Menotti: Sicher, für die große Show brauchst du große Künstler. Aber auch die große Bühne. Und in Argentinien gibt es die großen Bühnen nur in den Träumen und irgendwelchen Versprechen. Das ist nicht wie in Deutschland, wo sie von einer WM kommen und dann gleich mit dem Neuaufbau anfangen, wo Du in neue Stadien kommst und gleich da bleiben willst. Wir sind da anders. In Argentinien basiert alles auf der Leidenschaft der Leute, auf ein paar Unternehmern. Früher war es so, dass sie die Bars und Cafés während der Spiele zugeschlossen haben, weil alle Menschen im Stadion waren. Heute gehen die Menschen in die Kneipe, wenn River spielt und schauen sich im Fernsehen das Spiel von Mannschaften an, die immer schlechter werden. All das zerstört den einheimischen Fußball, die argentinische Liga. Dabei gibt es eine ganze Menge Talente, die sehr hungrig sind zu lernen.

DFB.de: Kommen die denn auch ganz oben an?

Menotti: Manchmal spielt ein Junge von 13, vielleicht auch 15, 16, 17 Jahren zwei gute Spiele und dann wird er gleich nach Europa vermittelt. Ohne richtige Ausbildung. Und viele dieser Spieler bleiben dann zwei, drei Jahre in Europa – ohne dass sie einen Schritt vorwärts kommen. Wenn sie Glück haben, treffen sie auf gute Trainer. Wenn sie Pech haben, verschwinden sie in der Versenkung. Das ist wie eine Lotterie des Lebens. Wären unsere Vereine Firmen, dann wären sie alle pleite und von der Bildfläche verschwunden. Es gibt nicht einen Verein, der innerhalb seines Budgets bleibt. Das macht es sehr schwierig für Talente, in Argentinien eine nachhaltige Entwicklung zu nehmen.

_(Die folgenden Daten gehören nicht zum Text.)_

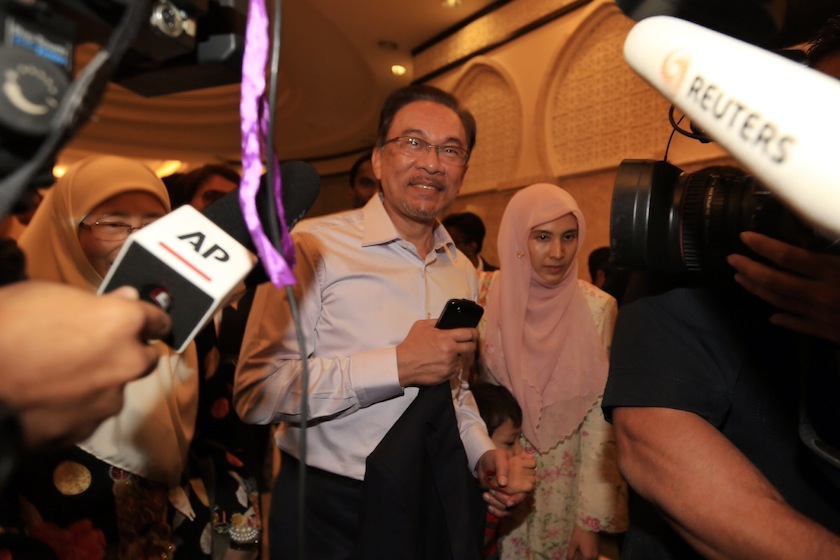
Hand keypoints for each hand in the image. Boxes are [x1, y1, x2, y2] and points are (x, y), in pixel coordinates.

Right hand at [0, 281, 170, 448]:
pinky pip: (89, 413)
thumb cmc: (5, 327)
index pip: (159, 320)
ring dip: (99, 382)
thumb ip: (97, 301)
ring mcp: (108, 400)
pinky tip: (48, 398)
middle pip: (144, 357)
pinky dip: (77, 406)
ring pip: (115, 388)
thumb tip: (123, 299)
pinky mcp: (86, 429)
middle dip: (127, 352)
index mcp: (124, 322)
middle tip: (94, 348)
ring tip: (59, 375)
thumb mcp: (48, 295)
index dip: (147, 319)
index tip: (142, 321)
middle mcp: (127, 362)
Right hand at [396, 319, 476, 386]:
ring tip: (448, 355)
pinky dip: (452, 366)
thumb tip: (448, 322)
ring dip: (459, 356)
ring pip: (463, 359)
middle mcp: (451, 351)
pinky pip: (456, 370)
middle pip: (471, 347)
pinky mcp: (447, 375)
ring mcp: (450, 364)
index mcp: (446, 337)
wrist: (403, 364)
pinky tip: (443, 363)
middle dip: (470, 344)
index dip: (474, 332)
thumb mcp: (421, 325)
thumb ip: (437, 322)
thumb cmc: (411, 344)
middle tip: (466, 344)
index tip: (474, 333)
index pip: (470, 333)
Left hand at [477, 448, 534, 516]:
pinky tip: (489, 506)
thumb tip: (503, 483)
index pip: (525, 492)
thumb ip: (502, 468)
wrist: (484, 462)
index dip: (518, 499)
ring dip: (496, 504)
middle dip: (503, 501)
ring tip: (485, 495)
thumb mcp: (498, 457)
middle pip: (516, 503)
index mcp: (523, 478)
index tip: (508, 503)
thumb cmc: (495, 458)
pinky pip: (503, 512)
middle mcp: (519, 489)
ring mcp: (511, 495)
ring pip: (508, 509)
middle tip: (491, 491)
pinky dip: (496, 511)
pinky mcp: (503, 500)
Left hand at [567, 525, 598, 559]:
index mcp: (588, 556)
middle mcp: (594, 555)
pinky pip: (592, 553)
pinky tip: (581, 546)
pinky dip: (587, 552)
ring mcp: (597, 551)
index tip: (571, 556)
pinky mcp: (598, 546)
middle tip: (573, 552)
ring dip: (583, 555)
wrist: (588, 522)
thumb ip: (570, 554)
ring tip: (576, 549)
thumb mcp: (573, 543)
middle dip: (579, 558)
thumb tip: (569, 559)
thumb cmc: (579, 533)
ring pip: (590, 557)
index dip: (575, 559)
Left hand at [727, 231, 839, 342]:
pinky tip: (773, 317)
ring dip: (756, 289)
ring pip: (780, 301)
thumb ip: (829, 255)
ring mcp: (821, 315)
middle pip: (774, 280)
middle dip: (749, 268)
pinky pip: (799, 325)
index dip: (763, 245)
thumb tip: (804, 240)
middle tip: (731, 259)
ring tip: (740, 279)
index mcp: (830, 272)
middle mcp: (819, 293)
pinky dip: (784, 319)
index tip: (745, 237)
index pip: (787, 256)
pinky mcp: (828, 332)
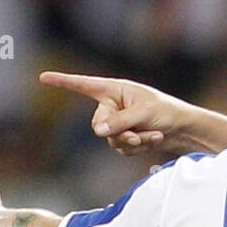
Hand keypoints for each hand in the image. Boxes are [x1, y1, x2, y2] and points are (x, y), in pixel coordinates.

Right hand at [40, 72, 182, 156]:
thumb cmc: (166, 111)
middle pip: (98, 125)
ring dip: (134, 141)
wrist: (183, 128)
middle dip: (118, 132)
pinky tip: (155, 138)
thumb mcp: (142, 113)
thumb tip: (97, 131)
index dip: (63, 82)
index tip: (43, 78)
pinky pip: (123, 148)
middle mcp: (113, 105)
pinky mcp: (126, 137)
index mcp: (114, 89)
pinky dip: (139, 147)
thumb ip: (118, 121)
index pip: (84, 85)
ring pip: (112, 140)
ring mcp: (118, 123)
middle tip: (135, 133)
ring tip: (153, 134)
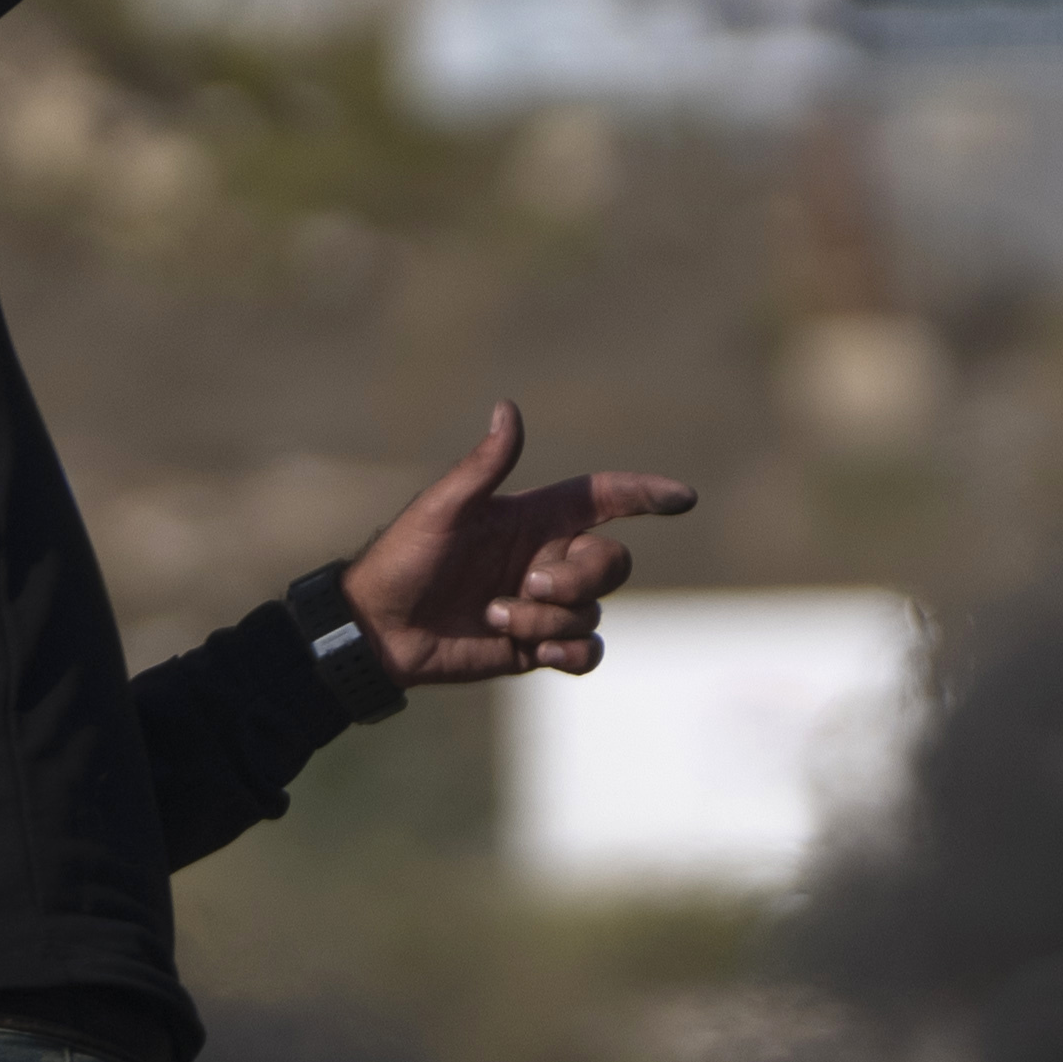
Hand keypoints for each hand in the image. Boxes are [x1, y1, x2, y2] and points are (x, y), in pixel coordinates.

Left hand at [342, 402, 698, 686]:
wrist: (379, 627)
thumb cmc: (403, 558)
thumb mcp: (443, 509)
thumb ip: (483, 466)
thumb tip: (508, 408)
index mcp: (534, 518)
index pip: (606, 499)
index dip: (646, 494)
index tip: (684, 499)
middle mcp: (549, 557)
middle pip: (613, 562)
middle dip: (579, 576)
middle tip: (526, 584)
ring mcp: (546, 603)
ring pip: (593, 610)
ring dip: (548, 618)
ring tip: (495, 617)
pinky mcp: (538, 645)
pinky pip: (588, 651)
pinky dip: (571, 652)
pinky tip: (537, 653)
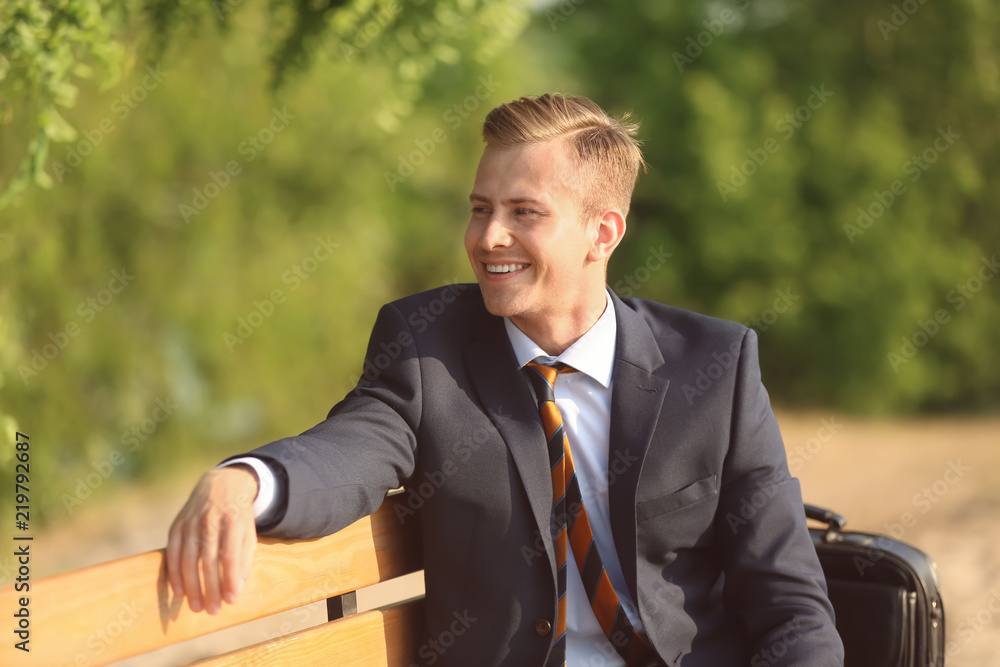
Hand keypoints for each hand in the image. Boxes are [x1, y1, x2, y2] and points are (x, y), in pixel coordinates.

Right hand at [166, 466, 258, 613]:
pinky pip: (172, 553)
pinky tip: (178, 592)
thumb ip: (244, 558)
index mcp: (233, 522)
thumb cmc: (238, 516)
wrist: (222, 485)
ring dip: (191, 586)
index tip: (230, 601)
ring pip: (188, 559)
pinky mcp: (177, 525)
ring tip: (196, 607)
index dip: (229, 580)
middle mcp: (211, 522)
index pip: (230, 556)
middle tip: (212, 611)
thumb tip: (236, 589)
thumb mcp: (249, 532)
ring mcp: (191, 523)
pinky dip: (174, 574)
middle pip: (208, 560)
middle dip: (210, 588)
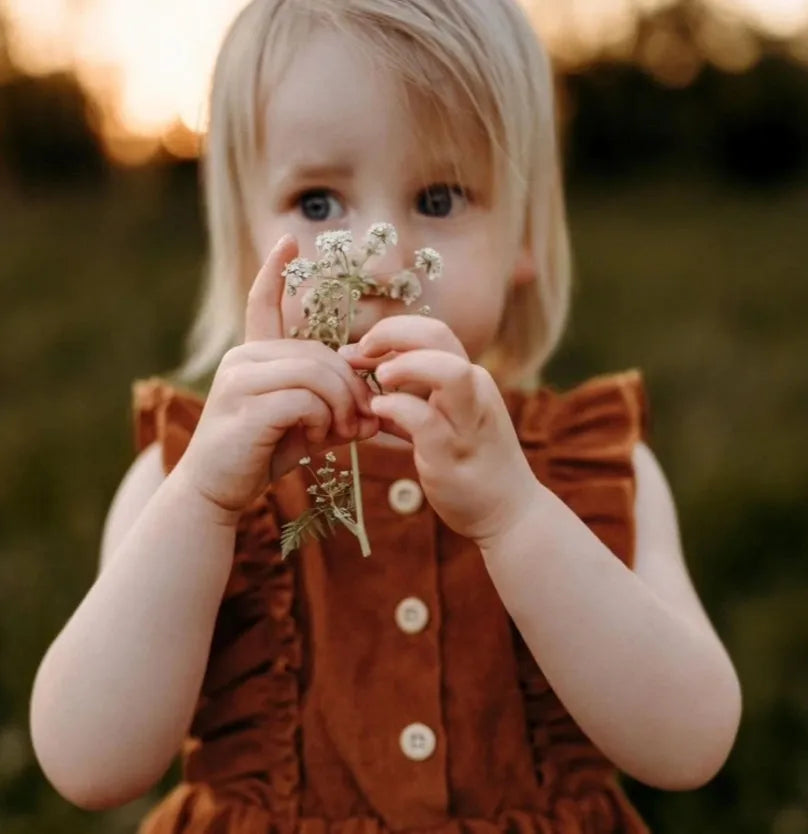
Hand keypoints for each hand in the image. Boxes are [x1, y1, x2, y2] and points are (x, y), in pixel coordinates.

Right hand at [175, 234, 378, 519]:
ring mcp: (240, 379)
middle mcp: (243, 358)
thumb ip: (334, 409)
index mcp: (254, 356)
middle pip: (319, 353)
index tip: (289, 241)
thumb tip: (376, 413)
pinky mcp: (246, 405)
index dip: (276, 273)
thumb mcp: (303, 426)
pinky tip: (318, 437)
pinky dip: (323, 420)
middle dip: (351, 388)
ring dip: (342, 405)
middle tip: (362, 422)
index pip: (263, 304)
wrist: (217, 492)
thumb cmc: (260, 454)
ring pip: (316, 373)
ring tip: (344, 432)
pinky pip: (305, 398)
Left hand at [339, 316, 538, 542]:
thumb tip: (361, 374)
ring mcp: (466, 422)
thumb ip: (406, 397)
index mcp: (469, 378)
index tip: (360, 351)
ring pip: (446, 371)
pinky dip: (395, 409)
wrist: (509, 512)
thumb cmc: (468, 463)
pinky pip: (424, 420)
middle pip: (437, 335)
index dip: (390, 332)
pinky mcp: (453, 454)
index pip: (431, 331)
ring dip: (404, 366)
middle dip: (390, 333)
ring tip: (379, 380)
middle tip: (360, 354)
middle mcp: (474, 391)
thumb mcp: (440, 420)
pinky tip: (377, 414)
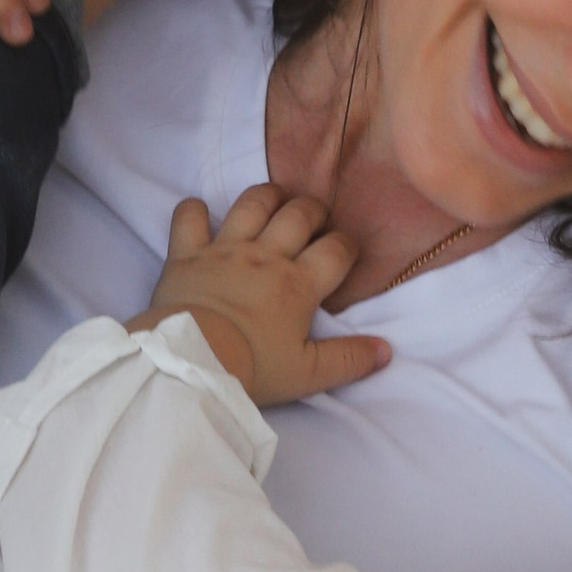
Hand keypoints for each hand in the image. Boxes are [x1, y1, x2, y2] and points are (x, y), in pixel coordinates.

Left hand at [142, 185, 391, 407]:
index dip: (347, 246)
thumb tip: (385, 350)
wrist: (191, 362)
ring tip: (274, 202)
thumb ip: (348, 360)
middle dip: (313, 211)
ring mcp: (224, 249)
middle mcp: (265, 255)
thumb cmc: (252, 369)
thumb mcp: (307, 374)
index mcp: (298, 284)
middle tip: (314, 220)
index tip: (346, 252)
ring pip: (252, 203)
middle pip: (299, 214)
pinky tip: (199, 213)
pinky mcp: (186, 253)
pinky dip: (193, 210)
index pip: (336, 250)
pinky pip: (188, 217)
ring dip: (267, 197)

DFB.de: Die Probleme sind also vor allem struktureller Art.

Menotti: Schauen Sie sich doch mal an, wo unsere Nationalmannschaft inzwischen spielt, wenn es keine WM-Qualifikationsspiele gibt. Dann spielen wir gegen Haiti in den USA. Das wäre so, als würde Deutschland gegen Singapur in Neuseeland spielen. Das ist keine gute Entwicklung und entwurzelt den Fußball. Sie machen das so, weil sie Messi haben. Und ihn kann man dem Fernsehen am besten verkaufen. Alles andere ist egal. Das hat zu einer Entkultivierung des Fußballs geführt. Und alles ist dem Inferno des Erfolgs untergeordnet. Hat nicht Diego Simeone gesagt, dass der zweite Platz nichts zählt und man sich ein Messer zwischen die Zähne stecken müsse, wenn man auf den Platz geht? In Argentiniens Fußball seit Mitte der 80er geht es nur noch darum zu gewinnen. Es gibt keine Botschaft, die idiotischer oder perverser ist, als die, dass der zweite Platz nichts wert ist.